The two younger founders differed sharply in philosophy and temperament, but Williams, described as a kindly father figure with a philanthropic bent, felt particularly close to the flamboyant Anderson, a bon vivant, ladies’ man, and specialist in railroad reorganization law who nurtured Republican political aspirations. “The strong friendship between these two men, the original instigators of the law firm,” observes Freeman, “is one of the most reassuring facts in the firm’s history.”

Each of the remaining four name partners, Thomas B. Gay, T. Justin Moore Sr., Lewis F. Powell, Jr., and George D. Gibson, in turn added their own personal styles to the firm, leaving their marks both locally and nationally in public utilities and business law, in litigation, in public service, and in service to the bar. Powell, the most famous of the group since his appointment to the U.S. Supreme Court, and the only surviving name partner, wrote the introduction to Freeman’s book, praising the other senior lawyers’ “perception of the practice of law.” The law, writes Powell, “was one of the ancient professions. The primary purpose of practicing was not to make money.” While priorities may have shifted from earlier times, the Supreme Court justice, now retired, personifies such noble ideals to this day.

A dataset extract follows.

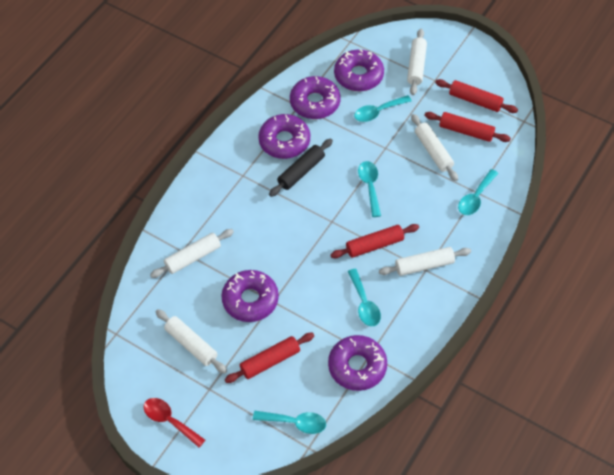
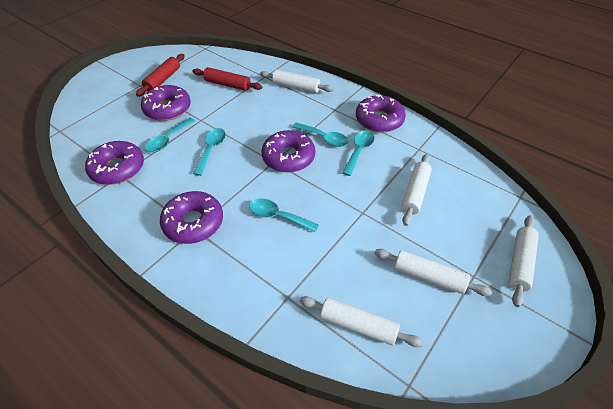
black rolling pin: 1 -> 0
red rolling pin: 4 -> 2
red spoon: 1 -> 0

Read together, Freeman’s biographies chronicle the growth of Richmond and its law practice through most of this century. Although the history lesson is an integral part of her book, Freeman’s writing is most charming and endearing for her individual portraits, sprinkled with colorful descriptions and anecdotes sharing not only her subjects’ legal accomplishments but also their humanity, complete with flaws and eccentricities. She spent six years, she explains in an author’s note, gathering tales about these Virginia gentlemen; the observations she amassed provide insightful and vivid commentary. Among them, for example, is Hunton & Williams partner John Riely’s description of Justin Moore, his controversial business style, and his ability to attract clients, as if he had “the aroma of a bitch in heat. He could walk into a room, and every businessman would take him over in the corner and say “I want you to do my work.”“

In another chapter, Freeman relates that Henry Anderson’s niece, Frances Richardson Shield, “lived with him and had a chance to observe his dedication to pleasure, which was almost as intense as his dedication to the law and public service. . . . First of all, there was the staff of English-trained servants waiting on him night and day: the butler, Mr. Mangan, and his wife, who was the cook; a chambermaid; and a valet who often traveled with him. Once in the late twenties, when he signed a hotel register: “Henry W. Anderson and valet,” his associate then signed himself on the next line as “Jennings C. Wise and valise.”“

In all, The Style of a Law Firm, clearly illustrates why Hunton & Williams cherishes the heritage of its eight name partners. Their dedication to the law, keen business sense, loyalty to the professional family, and commitment to service are traits the firm strenuously promotes. They are the characteristics that have enabled Hunton & Williams to weather the rapidity of change in the profession without the same turmoil, defections, and splintering that have damaged so many other large firms.

But the eight gentlemen from Virginia were harbingers for Hunton & Williams’ future in other ways as well. Their strong work ethic, raw ambition, aggressiveness, and foresight—as evidenced in the founding and nurturing of the full-service practice—have provided shining beacons in Hunton & Williams’ push forward to national prominence. Were the early Richmond leaders to learn that their once four-lawyer firm now proudly staffs offices throughout the South—in Atlanta, Raleigh, Knoxville, and Fairfax—as well as in Washington, D. C., New York, and Brussels, they would be pleased indeed.